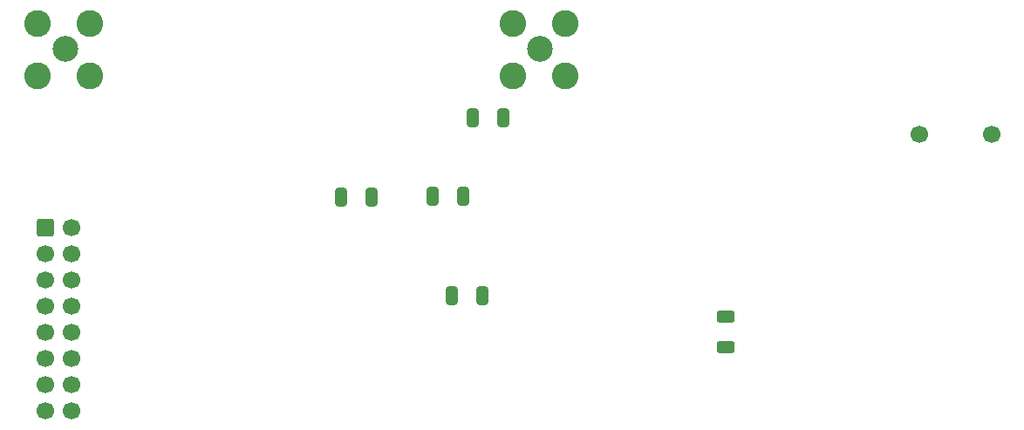
<source format=gbs>
G04 #@! TF.GenerationSoftware,KiCad,Pcbnew,7.0.10*
G04 #@! TF.CreationDate,2024-02-19T19:09:55-05:00*
G04 #@! TF.ProjectId,qsd2,71736432-2e6b-4696-9361-645f70636258,rev?*
G04 #@! TF.SameCoordinates,Original*
G04 #@! TF.FileFunction,Soldermask,Bot*
G04 #@! TF.FilePolarity,Negative*
%FSLAX46Y46*%
G04 Gerber Fmt 4.6, Leading zero omitted, Abs format (unit mm)*
G04 Created by KiCad (PCBNEW 7.0.10) date 2024-02-19 19:09:55*
%MOMM*%
%LPD*%
G01*
G04 APERTURE LIST*
G04 Aperture macros list*
%AMRoundRect*
0 Rectangle with rounded corners*
0 $1 Rounding radius*
0 $2 $3 $4 $5 $6 $7 $8 $9 X,Y pos of 4 corners*
0 Add a 4 corners polygon primitive as box body*
4,1,4,$2,$3,$4,$5,$6,$7,$8,$9,$2,$3,0*
0 Add four circle primitives for the rounded corners*
1,1,$1+$1,$2,$3*
1,1,$1+$1,$4,$5*
1,1,$1+$1,$6,$7*
1,1,$1+$1,$8,$9*
0 Add four rect primitives between the rounded corners*
20,1,$1+$1,$2,$3,$4,$5,0*
20,1,$1+$1,$4,$5,$6,$7,0*
20,1,$1+$1,$6,$7,$8,$9,0*
20,1,$1+$1,$8,$9,$2,$3,0*%
G04 Aperture macros list end*
%ADD10C,2.600000*%
%ADD11C,2.500000*%
%ADD12C,1.700000*%
%ADD13RoundRect,0.250000X-0.600000X-0.600000X0.600000X-0.600000X0.600000X0.600000X-0.600000X0.600000X0*%
%ADD14RoundRect,0.250000X0.325000X0.650000X-0.325000X0.650000X-0.325000X-0.650000X0.325000X-0.650000X0*%
%ADD15RoundRect,0.250000X-0.325000X-0.650000X0.325000X-0.650000X0.325000X0.650000X-0.325000X0.650000X0*%
%ADD16RoundRect,0.250000X-0.625000X0.312500X-0.625000X-0.312500X0.625000X-0.312500X0.625000X0.312500X0*%
G04 APERTURE END LIST*
D10*
X102495000Y-42672000D03*
X102495000Y-47752000D03*
X107575000Y-42672000D03*
X107575000Y-47752000D03*
D11*
X105135000Y-45137000D03*
D10*
X148590000Y-42672000D03*
X148590000Y-47752000D03*
X153670000Y-42672000D03*
X153670000Y-47752000D03*
D11*
X151230000Y-45137000D03*
D12*
X195051500Y-53450000D03*
X188051500Y-53450000D03*
D13*
X103210000Y-62500000D03*
D12*
X105750000Y-62500000D03*
X103210000Y-65040000D03*
X105750000Y-65040000D03*
X103210000Y-67580000D03*
X105750000Y-67580000D03*
X103210000Y-70120000D03*
X105750000Y-70120000D03*
X103210000Y-72660000D03*
X105750000Y-72660000D03*
X103210000Y-75200000D03*
X105750000Y-75200000D03*
X103210000Y-77740000D03*
X105750000Y-77740000D03*
X103210000Y-80280000D03*
X105750000Y-80280000D03*
D14*
X134875000Y-59550000D03*
X131925000Y-59550000D03*
X145669000Y-69088000D03*
X142719000Y-69088000D03*
D15*
X140858000Y-59451000D03*
X143808000Y-59451000D03*
D14*
X147652000Y-51816000D03*
X144702000Y-51816000D03*
D16*
X169291000Y-71120000D03*
X169291000Y-74045000D03*
M02*

</source>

════════════════════

Extract all the entries word for word; omit any pictures.

Task output.
<source format=gbs>
G04 #@! TF.GenerationSoftware,KiCad,Pcbnew,7.0.10*
G04 #@! TF.CreationDate,2024-02-19T19:09:55-05:00*
G04 #@! TF.ProjectId,qsd2,71736432-2e6b-4696-9361-645f70636258,rev?*
G04 #@! TF.SameCoordinates,Original*
G04 #@! TF.FileFunction,Soldermask,Bot*
G04 #@! TF.FilePolarity,Negative*
%FSLAX46Y46*%
G04 Gerber Fmt 4.6, Leading zero omitted, Abs format (unit mm)*
G04 Created by KiCad (PCBNEW 7.0.10) date 2024-02-19 19:09:55*
%MOMM*%
%LPD*%
G01*
G04 APERTURE LIST*
G04 Aperture macros list*
%AMRoundRect*
0 Rectangle with rounded corners*
0 $1 Rounding radius*
0 $2 $3 $4 $5 $6 $7 $8 $9 X,Y pos of 4 corners*
0 Add a 4 corners polygon primitive as box body*
4,1,4,$2,$3,$4,$5,$6,$7,$8,$9,$2,$3,0*
0 Add four circle primitives for the rounded corners*
1,1,$1+$1,$2,$3*
1,1,$1+$1,$4,$5*
1,1,$1+$1,$6,$7*
1,1,$1+$1,$8,$9*
0 Add four rect primitives between the rounded corners*
20,1,$1+$1,$2,$3,$4,$5,0*
20,1,$1+$1,$4,$5,$6,$7,0*
20,1,$1+$1,$6,$7,$8,$9,0*
20,1,$1+$1,$8,$9,$2,$3,0*%
G04 Aperture macros list end*
%ADD10C,2.600000*%
%ADD11C,2.500000*%
%ADD12C,1.700000*%
%ADD13RoundRect,0.250000X-0.600000X-0.600000X0.600000X-0.600000X0.600000X0.600000X-0.600000X0.600000X0*%
%ADD14RoundRect,0.250000X0.325000X0.650000X-0.325000X0.650000X-0.325000X-0.650000X0.325000X-0.650000X0*%
%ADD15RoundRect,0.250000X-0.325000X-0.650000X0.325000X-0.650000X0.325000X0.650000X-0.325000X0.650000X0*%
%ADD16RoundRect,0.250000X-0.625000X0.312500X-0.625000X-0.312500X0.625000X-0.312500X0.625000X0.312500X0*%
G04 APERTURE END LIST*
D10*
X102495000Y-42672000D03*
X102495000Y-47752000D03*
X107575000Y-42672000D03*
X107575000Y-47752000D03*
D11*
X105135000Y-45137000D03*
D10*
X148590000Y-42672000D03*
X148590000Y-47752000D03*
X153670000Y-42672000D03*
X153670000Y-47752000D03*
D11*
X151230000Y-45137000D03*
D12*
X195051500Y-53450000D03*
X188051500Y-53450000D03*
D13*
X103210000Y-62500000D03*
D12*
X105750000Y-62500000D03*
X103210000Y-65040000D03*
X105750000Y-65040000D03*
X103210000Y-67580000D03*
X105750000Y-67580000D03*
X103210000Y-70120000D03*
X105750000Y-70120000D03*
X103210000Y-72660000D03*
X105750000Y-72660000D03*
X103210000Y-75200000D03*
X105750000Y-75200000D03*
X103210000Y-77740000D03*
X105750000Y-77740000D03*
X103210000Y-80280000D03*
X105750000Y-80280000D03*
D14*
X134875000Y-59550000D03*
X131925000Y-59550000D03*
X145669000Y-69088000D03*
X142719000Y-69088000D03*
D15*
X140858000Y-59451000D03*
X143808000Y-59451000D03*
D14*
X147652000Y-51816000D03*
X144702000Y-51816000D03*
D16*
X169291000Y-71120000D03*
X169291000Y-74045000D03*
M02*

</source>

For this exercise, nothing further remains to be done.